§ **Source passage**
I Want to Learn Indigenous Languages! How Do I Start?

Happy Indigenous Peoples’ Day!

I’m writing this article from Brooklyn, not far away from the Peace Corps HQ, a company that pioneered the study of indigenous languages throughout the Americas (although I don’t think they’ve published any materials for indigenous languages of the US specifically.)

You can see their extremely impressive and useful list of language-learning materials here (and this is probably more useful than most bookstore Language-Learning sections I’ve seen can hope to be): https://www.livelingua.com/project/#by-language

This may surprise you, but in many areas of the Americas indigenous languages are not only markers of cultural identity but also thriving more than you would expect.

Transparent Language Online actually has an indigenous language of LOUISIANA (Koasati) available in its offerings! As well as indigenous languages of Canada such as Ojibwe and Cree, and Lakota (and probably many others I forgot) from the United States (and I have it on good authority that there are more of them on the way.)

I love the fact that I live in a time in which the many painful legacies of colonialism have been confronted, and in particular Christopher Columbus’s moral shortcomings (putting it as lightly as I can).

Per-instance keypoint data
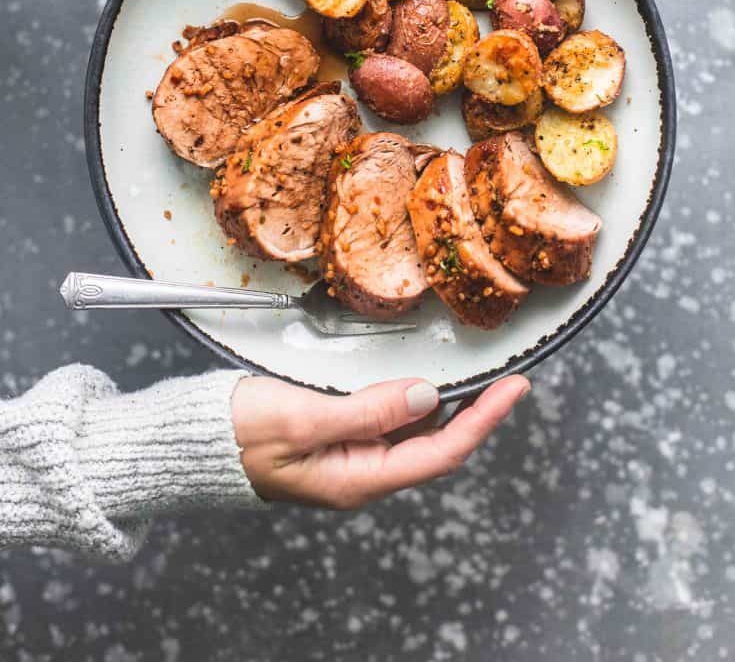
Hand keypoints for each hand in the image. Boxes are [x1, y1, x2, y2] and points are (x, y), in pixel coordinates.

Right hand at [231, 374, 529, 508]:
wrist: (191, 441)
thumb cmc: (235, 435)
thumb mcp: (301, 417)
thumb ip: (366, 410)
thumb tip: (424, 396)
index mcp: (357, 479)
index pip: (440, 452)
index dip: (483, 421)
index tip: (515, 390)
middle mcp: (360, 474)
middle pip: (435, 445)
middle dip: (476, 414)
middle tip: (508, 380)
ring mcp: (349, 457)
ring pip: (413, 433)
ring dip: (448, 406)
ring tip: (477, 377)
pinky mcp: (336, 437)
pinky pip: (387, 421)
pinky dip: (411, 399)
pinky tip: (419, 380)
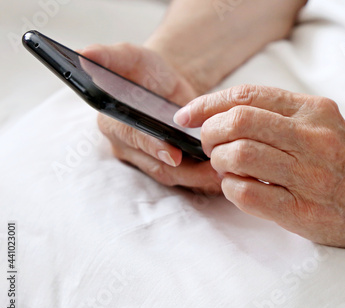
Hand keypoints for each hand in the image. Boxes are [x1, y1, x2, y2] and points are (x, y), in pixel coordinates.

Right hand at [81, 44, 220, 193]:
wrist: (163, 84)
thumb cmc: (144, 69)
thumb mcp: (128, 56)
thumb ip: (109, 57)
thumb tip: (85, 54)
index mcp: (111, 120)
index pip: (131, 137)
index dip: (151, 145)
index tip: (174, 152)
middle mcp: (125, 146)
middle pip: (155, 164)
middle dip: (185, 170)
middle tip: (213, 169)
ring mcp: (145, 159)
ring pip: (171, 175)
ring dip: (198, 178)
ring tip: (223, 173)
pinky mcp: (164, 165)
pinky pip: (183, 177)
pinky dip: (202, 179)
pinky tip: (222, 176)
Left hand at [174, 85, 344, 250]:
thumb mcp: (325, 125)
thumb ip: (281, 117)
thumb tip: (224, 116)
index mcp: (315, 112)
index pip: (248, 96)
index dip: (208, 104)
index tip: (188, 115)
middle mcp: (314, 139)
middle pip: (239, 122)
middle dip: (210, 133)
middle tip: (210, 144)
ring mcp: (311, 176)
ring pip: (239, 155)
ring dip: (219, 162)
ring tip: (227, 168)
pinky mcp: (305, 212)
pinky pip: (248, 194)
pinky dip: (231, 189)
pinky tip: (239, 188)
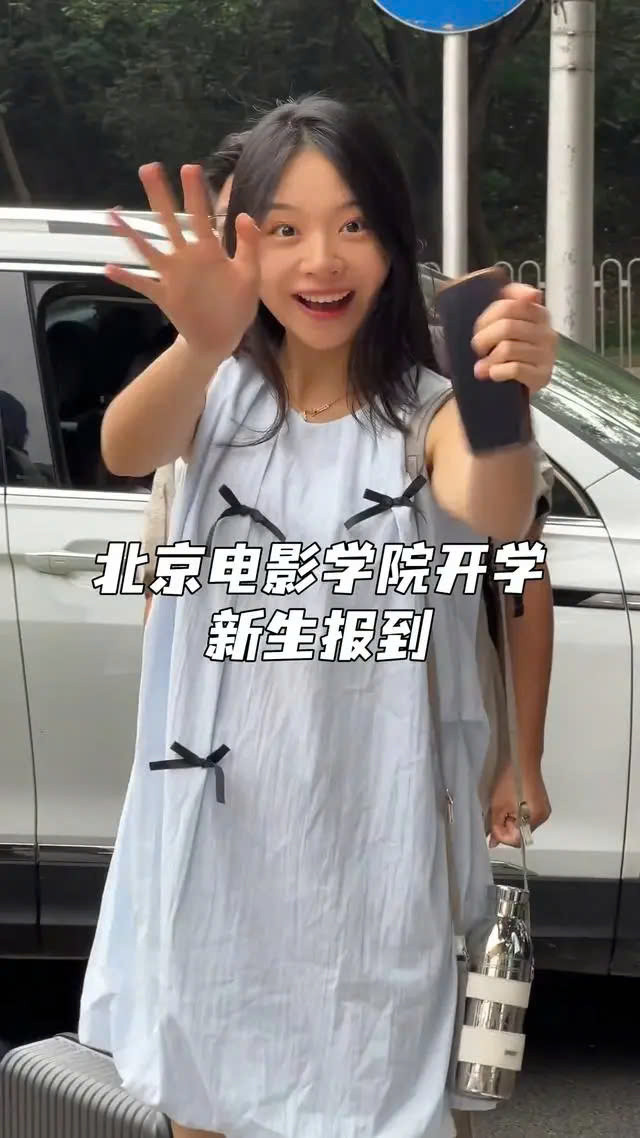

§ **Things to do**
1 > Answer these questions from the post on learning indigenous languages:
(a) From which city is the article being written?
(b) Which indigenous language of Louisiana does Transparent Language Online offer?
(c) What day does the post open by greeting?
2 > Decide whether each statement agrees with the post on learning indigenous languages, and support each yes or no with the deciding words quoted from it:
(a) The writer thinks the Peace Corps has published materials specifically for indigenous languages of the US.
(b) Transparent Language Online offers Cree.
(c) The writer says indigenous languages in many areas of the Americas are thriving more than one would expect.
3 > From the post on learning indigenous languages, reproduce the part that opens with the words "Transparent Language Online" and closes with "lightly as I can).".

§ **Your responses**
1 >
(a) Brooklyn
(b) Koasati
(c) Indigenous Peoples' Day

2 >
(a) No: "although I don’t think they’ve published any materials for indigenous languages of the US specifically."
(b) Yes: "As well as indigenous languages of Canada such as Ojibwe and Cree"
(c) Yes: "in many areas of the Americas indigenous languages are not only markers of cultural identity but also thriving more than you would expect."

3 >
Transparent Language Online actually has an indigenous language of LOUISIANA (Koasati) available in its offerings! As well as indigenous languages of Canada such as Ojibwe and Cree, and Lakota (and probably many others I forgot) from the United States (and I have it on good authority that there are more of them on the way.)

I love the fact that I live in a time in which the many painful legacies of colonialism have been confronted, and in particular Christopher Columbus’s moral shortcomings (putting it as lightly as I can).